Foi assim que ela ingressou na Taurus Ferramentaria, onde trabalhou por seis anos e foi acolhida por uma outra ex-aluna do Senai, que era operadora CNC. “A Mônica me ensinou tudo que sei de máquinas”, afirma. As duas eram as únicas funcionárias da empresa.
Jacqueline se destacou na operação e ganhou um curso de programação. “O sonho de todo operador é sair da máquina”, diz. Após o treinamento, passou a ser programadora. “Eu tive a experiência operacional. Hoje, eu não me considero uma programadora CAD/CAM, me considero uma estrategista de usinagem, afinal eu encontro soluções para desafios desenvolvendo peças”.
No mercado de trabalho, o maior desafio é entrar em uma empresa sem ser por indicação. Com 19 anos de experiência (passando por vários segmentos – ferramentaria, corte e dobra, moldes plásticos etc.), ela considera muito difícil conseguir uma vaga apenas enviando currículo. “Quando uma mulher envia um currículo, ela não consegue provar suas competências. Aliás, isso é exaustivo. A gente tem que provar o tempo todo que sabe as coisas”, comenta. Depois da Taurus, Jacqueline já passou por mais cinco empresas – inclusive uma multinacional – chegando a todas por indicações. Ela acredita que sem as indicações não conseguiria alcançar as oportunidades ou até alcançaria, mas por um salário muito baixo.
Hoje, Jacqueline é líder de usinagem CNC na indústria metalúrgica Tecnomatrizes, à qual foi indicada por irmã, Gislaine Freitas – programadora CNC na Grob do Brasil – que já foi entrevistada pelo Usinagem-Brasil em outra ocasião (leia aqui). “Já aconteceu de, em um processo seletivo, me pedirem para ir à empresa no final de semana fazer uma peça. Eu não fui!”, recorda. A especialista diz que essas dificuldades foram importantes para perceber que é preciso procurar o que é melhor para ela: “Prefiro estar em empresas menores onde eu seja reconhecida pelo meu trabalho”.
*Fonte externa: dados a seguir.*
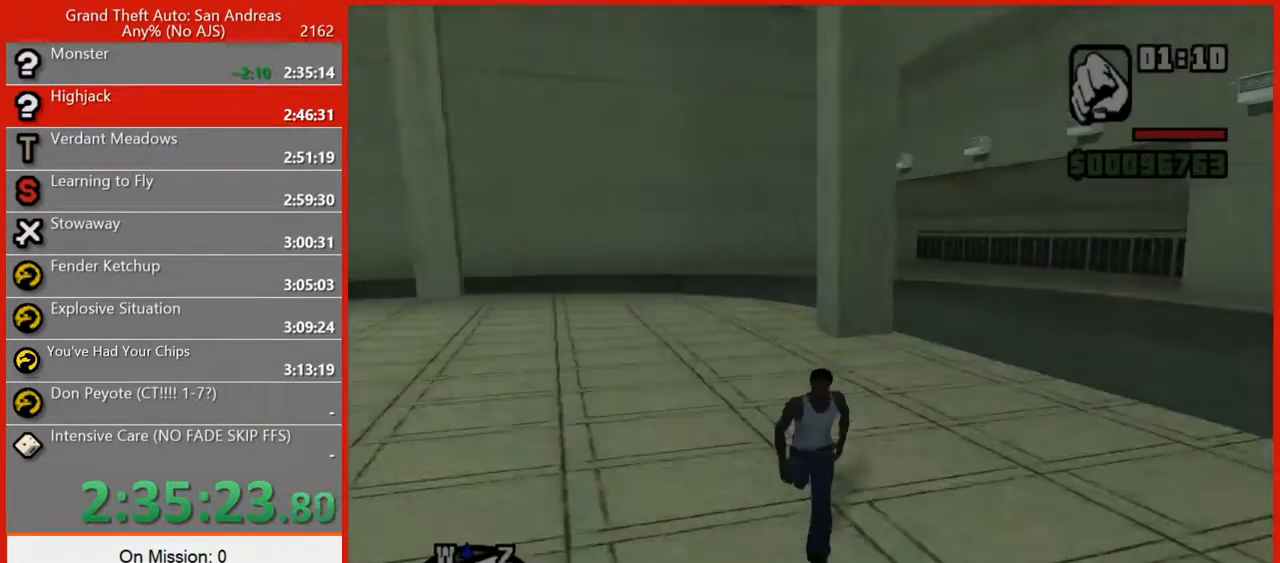
{"keys": ["q", "w"], "mouse": [], "events": [[100, "space", "down"], [140, "space", "up"], [220, "space", "down"], [320, "space", "up"], [400, "space", "down"], [460, "space", "up"]]}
Em todas as empresas que trabalhou, com exceção da Taurus, Jacqueline era a única mulher da fábrica. Certa vez, em uma entrevista, um líder de usinagem questionou sua experiência na área – que na época era de oito anos – e destacou que as peças do setor tinham por volta de 80 kg. “Tem talha pra pegar a peça?”, perguntou Jacqueline. Diante da pergunta, o entrevistador mostrou suas mãos danificadas pelo trabalho. “Quando eu abri a minha mão e mostrei, estava pior do que a dele. Então, ele viu que eu trabalhava na usinagem. Viu corte, viu cavaco na minha mão. Mais uma vez tive que provar”.
Ela conseguiu a vaga, mas foi encaminhada para uma máquina que só manufaturava pequenas peças. Incomodada, ela mesma começou a apontar as máquinas em que era capaz de trabalhar. “A mulher tem que se impor o tempo todo. Apesar de tudo, eu gosto do desafio de provar que eu sou capaz. Mas eu não cobro isso de outra mulher porque algumas pessoas são mais sensíveis do que as outras, independente do gênero”, ressalta.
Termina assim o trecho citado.